Kaufmann also said to The Center Square that “there are many” implications to his report.

“First, that social influences are an important factor in the rise and decline of trans, queer and bisexual identity among young people since the 2010s,” Kaufmann said.

“Second, that gender and sexual identity seems to operate relatively independently of politics and culture war attitudes among young people,” Kaufmann said.

For instance, in an X post on the subject, Kaufmann wrote that the shift in queer and trans identification is not actually due to the youth becoming “less woke, more religious or more conservative,” because “those beliefs remained stable throughout the 2020s.”

Kaufmann told The Center Square that his third and final listed point on the implications of his report was “that improving mental health is connected to this trend [of declining Gen Z transgenderism], though only partially.”
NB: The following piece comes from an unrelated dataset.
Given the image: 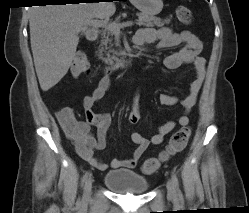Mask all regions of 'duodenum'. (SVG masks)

Better mental health certainly appears to play a part in the decline in trans and queer identifying young Americans, as “less anxious and, especially, depressed, students [are] linked with a smaller share identifying as trans, queer or bisexual,” Kaufmann wrote on X.

Kaufmann additionally noted to The Center Square that “it does not appear that these shifts are related to social media consumption patterns.”

Interestingly, as Kaufmann wrote on X, “freshmen in 2024-25 were less trans and queer than seniors whereas it was the reverse when BTQ+ identity was surging in 2022-23,” suggesting that “gender/sexual non-conformity will continue to fall.”

Policy director at family advocacy group American Principles Project Paul Dupont told The Center Square that the findings of Kaufmann’s report “should be seen as good news.”

“Adopting an identity at odds with one's biology is not healthy, so any report showing more people embracing their bodies rather than rejecting them is a positive development,” Dupont said.

“While it's too early to say with certainty, one hopes that this decline will make it easier to root out gender ideology from its remaining strongholds,” Dupont said.

“Many blue states and cities still allow men to access women's private spaces and sports,” Dupont said. “Many hospitals and clinics still perform gender transition procedures on minors. Many school districts still keep parents in the dark if their child is struggling with gender dysphoria.”

“All of these policies must be repealed wherever they are still in force, and having more members of Gen Z acknowledge biological reality will only help hasten that process,” Dupont said.

Dupont advised that “advocates for sanity should be cautious not to declare victory yet.”

“Although we are making progress, gender ideology remains entrenched in many powerful American institutions, and Democrats have refused to moderate one inch in response to their election loss last year,” Dupont said. “There is still a difficult road ahead.”

Much of the information going into Kaufmann’s report came from raw data found in the Foundation for Individual Rights and Expression’s (FIRE) annual survey of college students – the College Free Speech Rankings Survey – with more than 60,000 polled in 2025.

As stated by Kaufmann in an article on his report, “just 3.6% of respondents [to FIRE’s survey] identified as a gender other than male or female,” in 2025.

“By comparison, the figure was 5.2% in 2024 and 6.8% in both 2022 and 2023,” Kaufmann wrote. “In other words, the share of trans-identified students has effectively halved in just two years.”

FIRE told The Center Square that its survey “looks at student attitudes for free expression and is conducted for that purpose.”

FIRE explained that “as a side effect of asking demographic questions of so many respondents (68,000 this year), one can glean trends in demographics as Prof Kauffman has done here.”

“We make our data available to the public for free on this page to encourage academics or members of the public to dive in and see what findings they're able to uncover beyond the analyses that we ourselves are able to run,” FIRE told The Center Square.